» Selected extract
○ ○ ○ ○ ○ ○ ○

If the modification exceeds the general scope of the original
contract, for
example, by increasing the quantity of items to be delivered, the
modification amounts to a new obligation and is chargeable to funds
current at the time the modification is made.
37 Comp. Gen. 861
(1958);
B-207433, Sept. 16, 1983. When the Internal Revenue Service (IRS)
benefited from a contractual provision that allowed its contractor
to pass along cost savings to the agency in a fiscal year subsequent
to when it
entered the contract, IRS could not use those cost savings to
increase the
quantity of items that the contract required the contractor to
deliver.
B-257617, Apr. 18, 1995. Although there was a
bona fide need for an
increased quantity of items that had continued from the fiscal year
that IRS
entered the contract, it was not within the scope of the contract to
increase
the quantity of items delivered. If the contractual provision had
stated that
a cost savings would be passed on to IRS in the form of an increased
quantity of items delivered, then increasing the quantity would not
have
constituted a contract modification creating a new obligation. Id.
In the case of a contract for severable
services, a modification providing for increased services must be
charged to the fiscal year or years in which the services are
rendered, applying the principles discussed in this chapter in
section B.5.20
61 Comp. Gen. 184 (1981),
aff’d upon reconsideration,
B-202222, Aug. 2, 1983;
B-224702, Aug. 5, 1987.
See also B-322455,
Aug. 16, 2013;
B-235086, Apr. 24, 1991. In 61 Comp.
Gen. 184, for example, a contract to provide facilities and staff to
operate a project camp was modified in the last month of fiscal year
1980. The modification called for work to be performed in fiscal
year 1981. Regardless of whether the contract was viewed as a
service contract or a contract to provide facilities, the
modification did not meet a bona fide need of fiscal year 1980. The
modification amounted to a separate contract and could be charged
only to fiscal year 1981 funds, notwithstanding that it purported to
modify a contract properly chargeable to fiscal year 1980 funds.
For modifications within the general scope of the original contract,
the
situation is a bit more complicated. Most government contracts
contain
provisions which, under certain conditions, render the government
liable to
make equitable adjustments in the contract price. Such liability may
arise
due to changes in specifications, government-caused delay, changed
conditions, increased overhead rates, etc. These conditions are set
out in
standard contract clauses such as the “Changes” clause, “Government
Property” clause, or “Negotiated Overhead Rates” clause.
Because
there is no way to know whether the government will actually
incur liability under these provisions, and if so, the amount of
such liability,
until the occurrence of the specified conditions (cf.
50 Comp. Gen.
589, 591
(1971)), the appropriations charged with the cost of the contract
are not
firmly obligated to cover future price increases, which arise due to
the
operation of these clauses. Nevertheless, as noted, government
contracts
frequently contemplate that performance will extend into subsequent
fiscal
years. When an upward price adjustment is necessitated in a
subsequent
year, the general approach is to ask whether the adjustment is
attributable
to an “antecedent liability”—that is, whether the government’s
liability
arises and is enforceable under a provision in the original
contract. If the
answer to this question is yes, then a within-scope price
adjustment, which
is requested and approved in a subsequent fiscal year, for example,
under
the “Changes” clause, will—with one important qualification to be
noted
later—be charged against the appropriation current at the time the
contract
was originally executed. Cases supporting this proposition in
various
contexts are 59 Comp. Gen. 518 (1980);
23 Comp. Gen. 943 (1944);
21 Comp. Gen. 574 (1941);
18 Comp. Gen. 363 (1938); A-15225, Sept.

○ ○ ○ ○ ○ ○ ○

» Excerpted data
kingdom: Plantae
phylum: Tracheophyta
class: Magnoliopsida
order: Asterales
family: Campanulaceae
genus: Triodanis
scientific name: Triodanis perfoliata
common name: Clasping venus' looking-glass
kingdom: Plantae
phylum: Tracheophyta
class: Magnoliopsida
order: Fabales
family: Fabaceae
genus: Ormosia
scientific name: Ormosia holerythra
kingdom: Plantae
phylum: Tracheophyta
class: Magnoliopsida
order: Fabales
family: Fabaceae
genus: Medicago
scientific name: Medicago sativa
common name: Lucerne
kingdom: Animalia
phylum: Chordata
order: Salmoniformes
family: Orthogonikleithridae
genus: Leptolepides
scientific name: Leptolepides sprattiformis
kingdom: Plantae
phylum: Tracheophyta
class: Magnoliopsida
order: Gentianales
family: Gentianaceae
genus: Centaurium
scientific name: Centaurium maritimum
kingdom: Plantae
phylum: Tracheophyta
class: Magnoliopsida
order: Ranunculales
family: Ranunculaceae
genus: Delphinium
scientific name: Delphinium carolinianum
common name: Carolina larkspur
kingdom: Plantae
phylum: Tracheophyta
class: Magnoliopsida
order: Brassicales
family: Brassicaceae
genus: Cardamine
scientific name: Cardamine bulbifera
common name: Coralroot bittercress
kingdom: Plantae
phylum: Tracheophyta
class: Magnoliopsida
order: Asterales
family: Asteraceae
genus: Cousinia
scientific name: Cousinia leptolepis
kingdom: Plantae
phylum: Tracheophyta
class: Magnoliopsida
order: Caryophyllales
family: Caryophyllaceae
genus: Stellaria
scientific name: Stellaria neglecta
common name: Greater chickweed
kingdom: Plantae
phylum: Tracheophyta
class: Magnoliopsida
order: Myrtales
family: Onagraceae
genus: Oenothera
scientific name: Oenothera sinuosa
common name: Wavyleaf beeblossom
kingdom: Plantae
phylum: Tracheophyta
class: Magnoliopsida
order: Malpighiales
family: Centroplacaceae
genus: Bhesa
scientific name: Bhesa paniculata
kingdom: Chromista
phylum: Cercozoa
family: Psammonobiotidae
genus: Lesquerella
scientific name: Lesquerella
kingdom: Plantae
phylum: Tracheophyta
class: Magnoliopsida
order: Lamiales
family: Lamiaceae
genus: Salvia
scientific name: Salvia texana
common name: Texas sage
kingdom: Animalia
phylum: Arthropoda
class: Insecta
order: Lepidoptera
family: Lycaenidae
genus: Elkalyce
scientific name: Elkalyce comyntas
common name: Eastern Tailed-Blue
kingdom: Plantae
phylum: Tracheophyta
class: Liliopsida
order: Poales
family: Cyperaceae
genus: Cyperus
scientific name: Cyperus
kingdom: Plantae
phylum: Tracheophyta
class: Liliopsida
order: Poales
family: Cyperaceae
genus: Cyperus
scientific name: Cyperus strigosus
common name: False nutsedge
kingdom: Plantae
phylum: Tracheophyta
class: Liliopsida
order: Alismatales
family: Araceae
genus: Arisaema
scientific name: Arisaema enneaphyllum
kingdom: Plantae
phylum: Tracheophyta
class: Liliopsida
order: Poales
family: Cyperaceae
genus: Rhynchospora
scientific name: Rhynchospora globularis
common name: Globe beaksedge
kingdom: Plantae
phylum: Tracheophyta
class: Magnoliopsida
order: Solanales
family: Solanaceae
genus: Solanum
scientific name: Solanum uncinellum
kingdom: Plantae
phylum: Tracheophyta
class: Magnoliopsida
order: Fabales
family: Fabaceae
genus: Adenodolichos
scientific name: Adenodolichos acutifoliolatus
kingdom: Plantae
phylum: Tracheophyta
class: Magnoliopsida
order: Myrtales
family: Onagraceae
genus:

○ ○ ○ ○ ○ ○ ○

» Objective
Decide whether each statement agrees with the passage on contract modifications, answering yes or no and quoting the words of the passage that settle it. (a) A modification that increases the quantity of items to be delivered is charged to funds current when the original contract was entered. (b) In 61 Comp. Gen. 184, the contract was modified in the last month of fiscal year 1980. (c) The "Changes" clause is one of the standard contract clauses that set out the conditions for equitable adjustments. The entries have nothing to do with what is asked here.

» Finished task
(a) No: "the modification amounts to a new obligation and is chargeable to funds current at the time the modification is made."
(b) Yes: "was modified in the last month of fiscal year 1980."
(c) Yes: "These conditions are set out in standard contract clauses such as the “Changes” clause"